* Extrait présenté:
^^^^^^^^^^^^^^^^
[Critique] – V/H/S


V/H/S film affiche

Réalisateurs : Matt Bettinelli-Olpin, Tyler Gillett, David Bruckner, Justin Martinez, Glenn McQuaid, Joe Swanberg, Chad Villellla, Ti West, Adam Wingard

Année de Sortie : 2012

Origine : États-Unis

Genre : Compilation Sketchs Found Footage

Durée : 1h56

Le Roy du Bis : 6/10
Thibaud Savignol : 5/10


Face à la Mort


La vague rétro-nostalgique ne désemplit pas depuis 10 ans. Si les vinyles étaient devenus pendant un temps la nouvelle lubie des collectionneurs, la cassette fait désormais son retour gagnant sur le marché de l’occasion. Une mode qu’avait déjà anticipé le collectif de réalisateurs derrière ce V/H/S, mariant le concept du film à sketches à celui du Found footage, afin de rendre hommage à tout un pan de la culture des vidéo-clubs, qui faisaient leur beurre grâce au cinéma d’horreur bon marché.
^^^^^^^^^^^^^^^^
* Enregistrements fournis:

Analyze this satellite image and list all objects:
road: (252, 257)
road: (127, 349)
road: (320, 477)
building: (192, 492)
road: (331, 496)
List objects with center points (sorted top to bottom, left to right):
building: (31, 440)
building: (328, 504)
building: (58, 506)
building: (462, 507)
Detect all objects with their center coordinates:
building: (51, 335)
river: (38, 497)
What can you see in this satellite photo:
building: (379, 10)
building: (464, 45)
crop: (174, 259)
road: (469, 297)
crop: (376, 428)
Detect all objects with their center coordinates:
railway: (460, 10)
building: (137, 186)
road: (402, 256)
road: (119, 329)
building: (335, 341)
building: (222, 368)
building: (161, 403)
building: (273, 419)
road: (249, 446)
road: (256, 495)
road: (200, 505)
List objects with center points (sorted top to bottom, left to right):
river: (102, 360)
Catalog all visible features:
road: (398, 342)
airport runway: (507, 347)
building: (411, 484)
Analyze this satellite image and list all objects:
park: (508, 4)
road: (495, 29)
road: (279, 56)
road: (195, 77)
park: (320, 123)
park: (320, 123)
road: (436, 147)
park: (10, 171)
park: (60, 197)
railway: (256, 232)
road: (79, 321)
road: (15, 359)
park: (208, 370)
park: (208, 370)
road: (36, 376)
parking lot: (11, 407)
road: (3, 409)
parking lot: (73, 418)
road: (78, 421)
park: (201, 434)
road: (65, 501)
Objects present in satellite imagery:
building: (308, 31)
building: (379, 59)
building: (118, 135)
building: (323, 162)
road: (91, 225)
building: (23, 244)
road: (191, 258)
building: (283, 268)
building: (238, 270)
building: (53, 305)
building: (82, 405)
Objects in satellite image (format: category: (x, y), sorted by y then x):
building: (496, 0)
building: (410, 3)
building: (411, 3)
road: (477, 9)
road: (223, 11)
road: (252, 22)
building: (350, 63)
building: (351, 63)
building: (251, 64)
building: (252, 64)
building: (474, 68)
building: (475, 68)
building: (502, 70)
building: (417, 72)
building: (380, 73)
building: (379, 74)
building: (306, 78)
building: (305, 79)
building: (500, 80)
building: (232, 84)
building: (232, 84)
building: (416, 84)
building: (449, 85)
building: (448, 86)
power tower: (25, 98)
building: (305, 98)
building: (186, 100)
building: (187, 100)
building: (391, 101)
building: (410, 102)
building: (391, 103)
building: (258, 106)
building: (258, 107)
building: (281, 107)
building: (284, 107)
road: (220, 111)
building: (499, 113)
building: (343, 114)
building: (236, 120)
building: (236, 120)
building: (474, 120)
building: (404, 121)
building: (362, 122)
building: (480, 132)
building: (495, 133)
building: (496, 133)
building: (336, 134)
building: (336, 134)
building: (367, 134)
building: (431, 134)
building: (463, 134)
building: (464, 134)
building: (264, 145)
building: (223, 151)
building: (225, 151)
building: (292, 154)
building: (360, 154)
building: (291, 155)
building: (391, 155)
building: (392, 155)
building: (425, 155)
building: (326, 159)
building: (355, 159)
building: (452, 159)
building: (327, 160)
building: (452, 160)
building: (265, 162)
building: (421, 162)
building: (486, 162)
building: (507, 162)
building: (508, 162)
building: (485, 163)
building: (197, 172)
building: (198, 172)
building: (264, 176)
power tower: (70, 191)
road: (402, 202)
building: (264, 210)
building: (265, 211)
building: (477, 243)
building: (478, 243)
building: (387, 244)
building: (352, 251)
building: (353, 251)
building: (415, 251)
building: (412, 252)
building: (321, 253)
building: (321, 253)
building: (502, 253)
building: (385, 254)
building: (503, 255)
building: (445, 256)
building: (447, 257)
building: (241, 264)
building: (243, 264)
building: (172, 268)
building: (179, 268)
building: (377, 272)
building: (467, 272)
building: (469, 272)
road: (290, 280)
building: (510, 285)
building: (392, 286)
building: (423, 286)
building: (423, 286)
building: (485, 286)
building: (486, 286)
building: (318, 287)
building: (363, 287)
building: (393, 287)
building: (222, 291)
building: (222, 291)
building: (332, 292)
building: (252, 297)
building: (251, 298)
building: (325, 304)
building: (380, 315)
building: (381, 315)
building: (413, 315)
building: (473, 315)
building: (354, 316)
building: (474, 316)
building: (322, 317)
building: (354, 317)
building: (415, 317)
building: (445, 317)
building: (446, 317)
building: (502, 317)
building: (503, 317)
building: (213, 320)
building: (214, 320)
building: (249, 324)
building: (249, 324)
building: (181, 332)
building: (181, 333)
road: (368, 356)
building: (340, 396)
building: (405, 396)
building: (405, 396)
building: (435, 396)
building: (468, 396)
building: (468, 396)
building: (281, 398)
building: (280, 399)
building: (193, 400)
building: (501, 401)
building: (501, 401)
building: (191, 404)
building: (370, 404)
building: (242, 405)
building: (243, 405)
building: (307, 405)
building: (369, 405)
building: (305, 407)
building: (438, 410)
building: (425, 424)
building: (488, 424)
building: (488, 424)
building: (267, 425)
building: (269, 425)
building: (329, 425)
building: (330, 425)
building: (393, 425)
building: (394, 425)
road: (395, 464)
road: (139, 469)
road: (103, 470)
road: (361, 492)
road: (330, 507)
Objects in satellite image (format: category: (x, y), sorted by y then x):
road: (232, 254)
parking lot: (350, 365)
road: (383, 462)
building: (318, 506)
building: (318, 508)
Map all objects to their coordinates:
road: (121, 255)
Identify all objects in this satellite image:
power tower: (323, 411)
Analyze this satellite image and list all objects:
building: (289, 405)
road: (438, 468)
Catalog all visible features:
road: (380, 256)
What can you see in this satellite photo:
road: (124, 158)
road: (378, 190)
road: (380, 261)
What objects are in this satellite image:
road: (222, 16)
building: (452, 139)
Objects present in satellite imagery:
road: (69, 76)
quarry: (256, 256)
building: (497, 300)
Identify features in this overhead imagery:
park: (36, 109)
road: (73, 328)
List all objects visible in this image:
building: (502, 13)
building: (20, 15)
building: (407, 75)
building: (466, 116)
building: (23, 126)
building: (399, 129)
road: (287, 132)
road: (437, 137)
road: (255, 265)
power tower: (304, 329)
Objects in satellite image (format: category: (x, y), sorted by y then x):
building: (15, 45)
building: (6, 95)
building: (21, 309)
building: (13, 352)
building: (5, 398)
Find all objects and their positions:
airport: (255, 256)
^^^^^^^^^^^^^^^^
* Série d'exercices:
1) Selon la critique de V/H/S, quelle est la durée du film ?
2) Relevez toutes les rubriques de la fiche technique placée en tête de la critique de V/H/S, avant les notes.
3) Rédigez la suite de la critique de V/H/S à partir de sa dernière phrase.

* Corrigé:
1) 1h56

2) Réalisateurs, Année de Sortie, Origine, Genre, Durée

3)
Spectateur toujours plus voyeur

Les défauts inhérents aux caméras DV (neige magnétique, glitch, saccade, saute d’image, faible définition) participent à renforcer la dimension amateur de l’œuvre ainsi que son réalisme aux yeux du public. Ces éléments ont façonnés la légende urbaine du snuff movie, ces films clandestins mettant en scène les pires tortures, sévices, et meurtres de victimes enlevés ou ramassés dans la rue. Naturellement, le vice poussera la réalité à dépasser la fiction avec l’avènement d’internet.

Telle est donc la thématique de cette anthologie. Le fil conducteur faiblard signé Adam Wingard permet de mettre en évidence ce commerce interlope, avec une bande de voleurs cherchant à mettre la main sur des cassettes dont ils doivent visionner le contenu afin de pouvoir identifier celle de leur commanditaire.